According to reports, despite inherent benefits, biomass-based power projects in the country are facing problems due to high operation cost, Secretary of Ministry of New and Renewable Energy (MNRE) Upendra Tripathy today said.
“Despite so many inherent benefits, a number of biomass power projects have of late been facing problems due to high cost of operation,” he said.
Tripathy said this was mainly due to continuous rise in biomass prices while the revision of tariff for biomass-based power by SERC’s too has not kept pace with the increasing costs of biomass.
He said existing inconsistencies in values of certain parameters have to be harmonised and taken into account by SERC’s for determination of tariff.
“In the current scenario, financial institutions have displayed a reluctance in financing biomass power projects, thereby posing problems for new investments in the sector.
“The distribution companies, who are key to the off-take of biomass power, have also not been pro-active.

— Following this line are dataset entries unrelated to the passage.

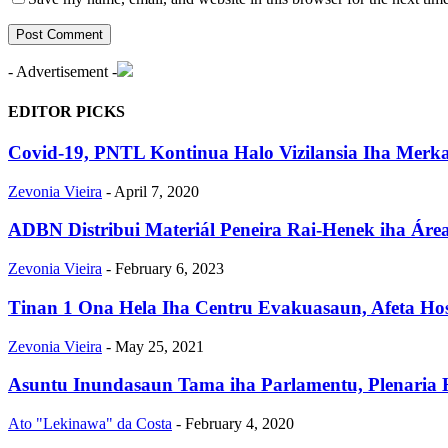
- Advertisement -
EDITOR PICKS
Covid-19, PNTL Kontinua Halo Vizilansia Iha Merka
Zevonia Vieira
-
April 7, 2020
ADBN Distribui Materiál Peneira Rai-Henek iha Áre
Zevonia Vieira
-
February 6, 2023
Tinan 1 Ona Hela Iha Centru Evakuasaun, Afeta Ho
Zevonia Vieira
-
May 25, 2021
Asuntu Inundasaun Tama iha Parlamentu, Plenaria
Ato "Lekinawa" da Costa
-
February 4, 2020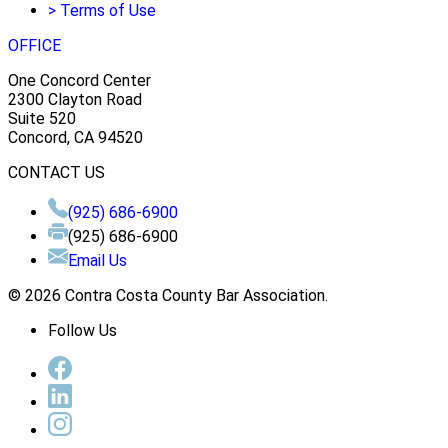
>
Terms of Use
OFFICE
One Concord Center
2300 Clayton Road
Suite 520
Concord, CA 94520
CONTACT US
(925) 686-6900
(925) 686-6900
Email Us
© 2026 Contra Costa County Bar Association.
Follow Us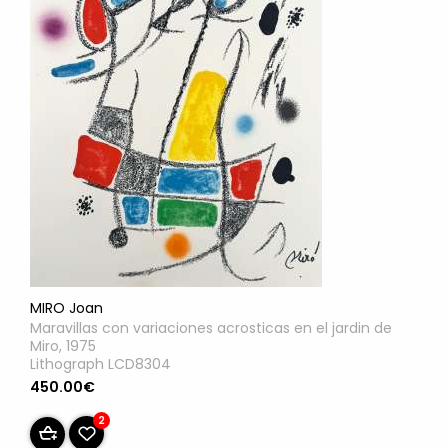
MIRO Joan
Maravillas con variaciones acrosticas en el jardin de
Miro, 1975
Lithograph LCD8304
450.00€
2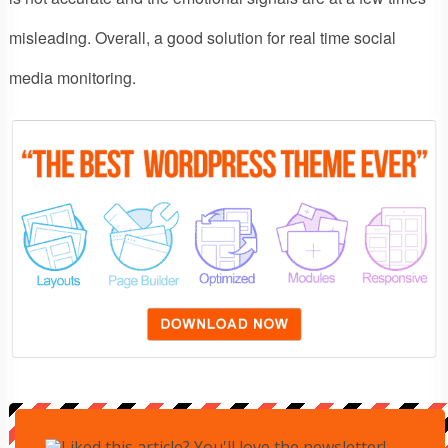
misleading. Overall, a good solution for real time social
media monitoring.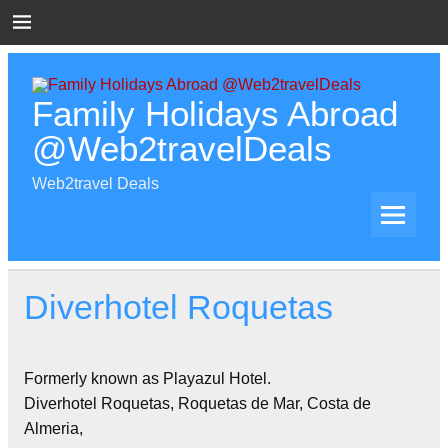
Skip
to
content
Family Holidays Abroad
@Web2travelDeals
Web2travel Deals
Diverhotel Roquetas
Formerly known as Playazul Hotel.
Diverhotel Roquetas, Roquetas de Mar, Costa de
Almeria,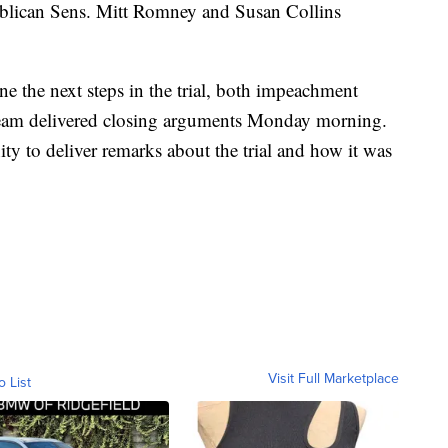
blican Sens. Mitt Romney and Susan Collins
ne the next steps in the trial, both impeachment
team delivered closing arguments Monday morning.
ty to deliver remarks about the trial and how it was
Visit Full Marketplace
o List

They could play a more pro-active and encouraging role in order to promote the sector,” he said after inaugurating a workshop on “Regulatory and Financial Barriers and Challenges in Power Generation from Biomass”.

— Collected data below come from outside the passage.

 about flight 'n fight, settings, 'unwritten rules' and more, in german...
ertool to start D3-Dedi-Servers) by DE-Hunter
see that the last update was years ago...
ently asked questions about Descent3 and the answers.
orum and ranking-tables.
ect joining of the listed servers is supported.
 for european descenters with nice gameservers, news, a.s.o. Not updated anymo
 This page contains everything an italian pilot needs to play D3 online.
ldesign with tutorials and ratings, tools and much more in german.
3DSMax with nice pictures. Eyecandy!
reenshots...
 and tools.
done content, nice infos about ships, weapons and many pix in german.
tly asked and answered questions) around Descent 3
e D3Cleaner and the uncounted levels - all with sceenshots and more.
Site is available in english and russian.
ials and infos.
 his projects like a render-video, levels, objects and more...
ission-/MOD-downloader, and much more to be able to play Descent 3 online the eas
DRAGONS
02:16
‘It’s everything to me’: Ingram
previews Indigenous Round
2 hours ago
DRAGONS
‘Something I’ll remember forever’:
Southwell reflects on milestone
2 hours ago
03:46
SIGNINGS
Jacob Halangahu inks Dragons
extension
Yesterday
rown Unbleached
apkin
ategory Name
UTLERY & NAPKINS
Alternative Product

He appealed to SERCs to help in effecting reforms by taking cognizance of revised regulations recently notified by Central Electricity Regulatory Commission (CERC) and pass on the benefits to biomass power producers so that their plants can run economically.

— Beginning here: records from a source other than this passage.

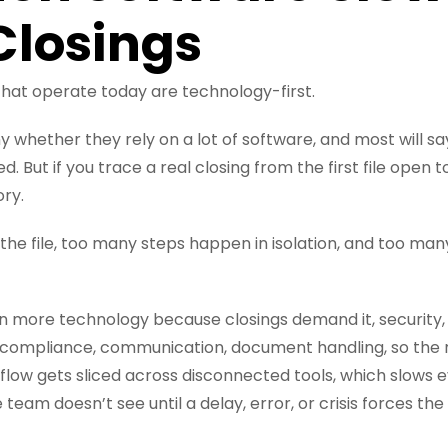
losings
that operate today are technology-first.
y whether they rely on a lot of software, and most will say
. But if you trace a real closing from the first file open t
ory.
the file, too many steps happen in isolation, and too ma
on more technology because closings demand it, security,
compliance, communication, document handling, so the re
flow gets sliced across disconnected tools, which slows
team doesn’t see until a delay, error, or crisis forces the 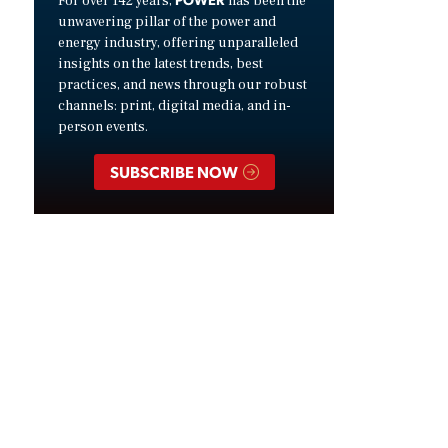
For over 142 years,
has been the
unwavering pillar of the power and
energy industry, offering unparalleled
insights on the latest trends, best
practices, and news through our robust
channels: print, digital media, and in-
person events.
SUBSCRIBE NOW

CERC has also approved values for critical parameters and recommended annual revision of fuel price based on independent survey, a ministry statement said.
Underlining the importance of biomass-based power generation, the Secretary said it plays a very important role among various renewable sources due to its high Plant Load Factor (PLF), affordable unit cost of generation, potential to provide large scale productive employment and other economic benefits to farmers who are main producers of biomass.